It seems that fraudsters are all over the Internet these days, and many of them spam us with messages that turn up in our email inboxes on a daily basis.
And they’re pretty good at producing some rather legitimate-looking, and fairly convincing messages too.
If you’ve been using the Internet for any length of time, you’ve no doubt seen a bunch of them.
These “phishing” emails usually claim to be from your bank, PayPal, Amazon, Facebook or some other online entity that has a legitimate reason for keeping your financial information on file.
The goal of these fraudsters is usually to get you to click a link in the email that takes you to a fake, but real-looking login screen for a website you actually do use.
Like the email itself, the fake login screen will look extremely authentic, complete with logos and often valid contact information. In fact, the fake site will often look virtually identical to the firm’s real website. But that’s where the similarities end.
When you try to log in to the fake site you’ll find that the login form doesn’t work. You’ll simply get a legitimate-looking error message after typing in your username and password – but by then the crook has already recorded your login credentials.
Once he has your login information the crook will log into your account on the real website and take you to the proverbial cleaners.
Countless people fall victim to these fraudulent emails every day, but you don’t have to be one of them because they are actually pretty easy to spot. Here’s how:
1 – The email will almost never be addressed to you directly. Instead, it will usually say something like “Hello, valued PayPal customer”. Sometimes it will simply refer to you by your email address.
In contrast, a legitimate email from a reputable company will almost always address you by your name.
2 – The content of the message itself will often use poorly constructed English, as if it had been written by a non-native English speaker (and in many cases it probably was since lots of these fraudulent emails originate overseas).
3 – You will be asked to click a button or link to visit the company’s website to either login to your account or update your personal contact info and/or credit card or bank account info. This is a huge red flag!
If you suspect that an email is fraudulent but you just can’t tell for sure, don’t click any links contained in the email.
The safest thing to do is visit the website directly (preferably from a known-good bookmark that you’ve used in the past) and log in to your account from there. If there’s something that truly needs to be updated, you’ll almost certainly be alerted to that fact as soon as you log in.

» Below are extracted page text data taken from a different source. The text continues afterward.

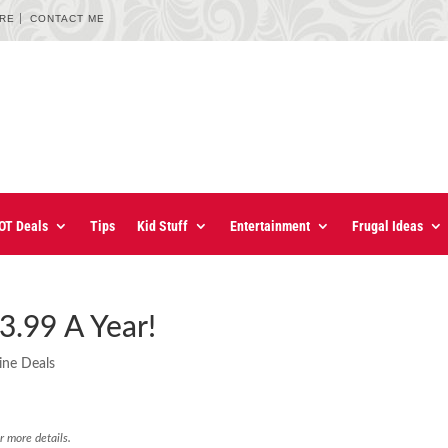
URE
CONTACT ME
OT Deals
Tips
Kid Stuff
Entertainment
Frugal Ideas
3.99 A Year!
ine Deals
r more details.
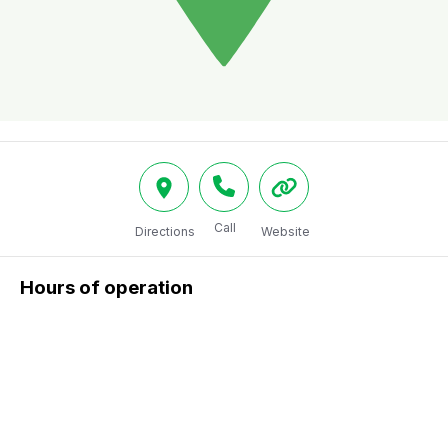
Call
Directions
Website
Hours of operation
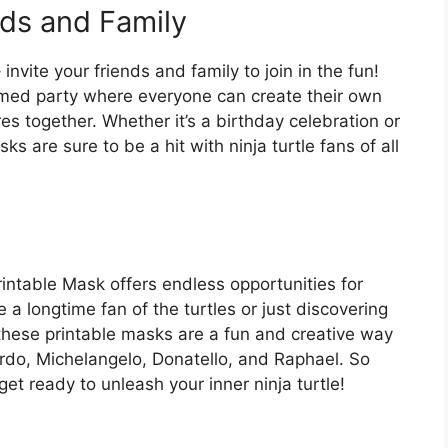
nds and Family
invite your friends and family to join in the fun!
med party where everyone can create their own
 together. Whether it’s a birthday celebration or
s are sure to be a hit with ninja turtle fans of all
intable Mask offers endless opportunities for
a longtime fan of the turtles or just discovering
, these printable masks are a fun and creative way
ardo, Michelangelo, Donatello, and Raphael. So
et ready to unleash your inner ninja turtle!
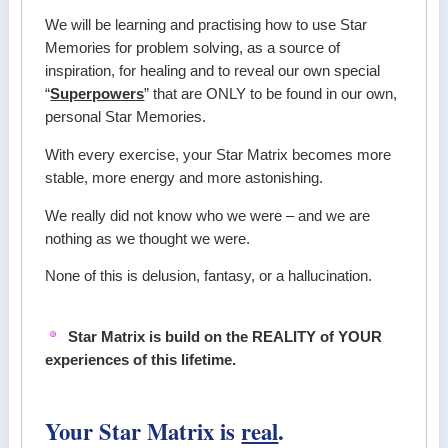
We will be learning and practising how to use Star
Memories for problem solving, as a source of
inspiration, for healing and to reveal our own special
“
Superpowers
” that are ONLY to be found in our own,
personal Star Memories.
With every exercise, your Star Matrix becomes more
stable, more energy and more astonishing.
We really did not know who we were – and we are
nothing as we thought we were.
None of this is delusion, fantasy, or a hallucination.
Star Matrix is build on the REALITY of YOUR
experiences of this lifetime.
Your Star Matrix is
real
.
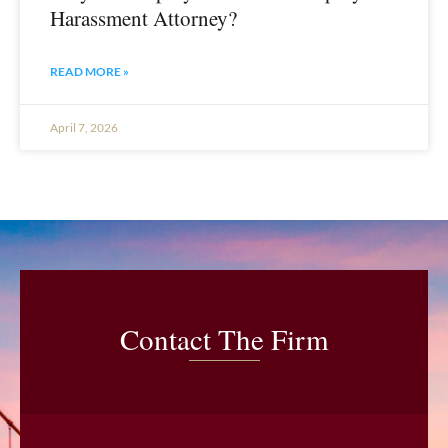
Harassment Attorney?
READ MORE »
April 7, 2026
Contact The Firm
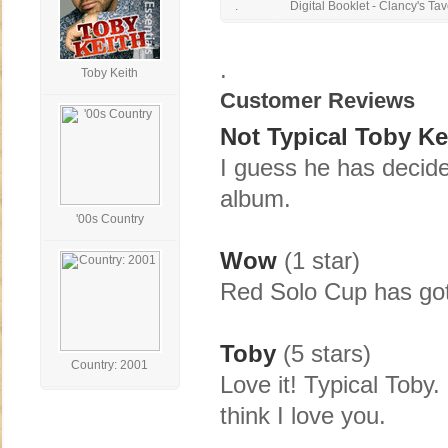
.
Digital Booklet - Clancy's Ta
.
Toby Keith
Customer Reviews
Not Typical Toby Ke
I guess he has decided
album.
'00s Country
Wow
(1 star)
Red Solo Cup has got
Toby
(5 stars)
Country: 2001
Love it! Typical Toby
think I love you.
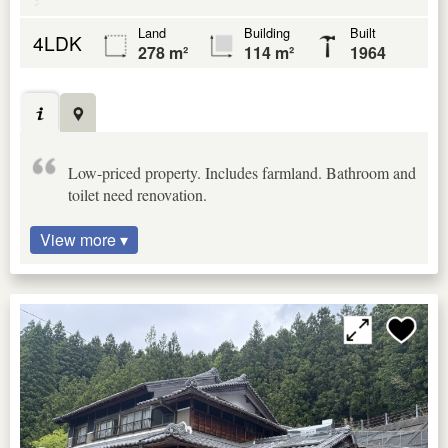
Land
Building
Built
4LDK
278 m²
114 m²
1964
Low-priced property. Includes farmland. Bathroom and
toilet need renovation.
View more ▾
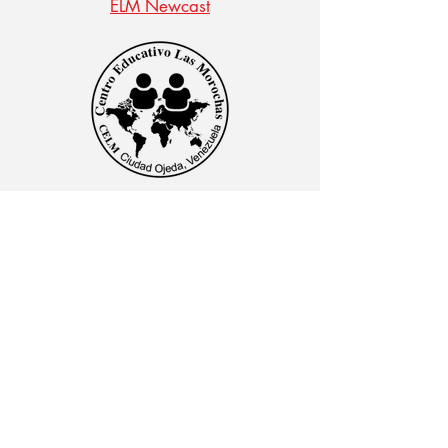
ELM Newcast
CENTRO EDUCATIVO LAS MOROCHAS
Av. Intercomunal, vía Terminales Maracaibo diagonal
al Edificio Baker Hughes, Ciudad Ojeda, Zulia,
Venezuela. C.P. 4019
admon@elmk12.com
|
+58-414-963-0728
apineiro@elmk12.com
|
+58-424-600-5714
US MAILING ADDRESS
MCO 2409 Miami, Fl USA P.O.
Box 025323. Tel.
33102 - 5323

If you do happen to slip up and click on a link in a fraudulent email, I recommend that you do the following things, in this order:
1 – If the service in question supports it (and most legitimate online services do these days), enable Two-Factor Authentication on the account.
2 – Change your password on the account to a new password that’s easy to remember, yet very secure. This post explains how.
3 – Run a thorough malware scan on your Windows PC. If you have a Mac, scan your machine with Malwarebytes for Mac.
Bottom line: NEVER click on a link in an email that arrives from out of the blue, regardless of how authentic it looks.
ALWAYS visit the website directly from a known-good URL and log in from there, then check to see if you have any important messages or notifications that you need to read and take action on.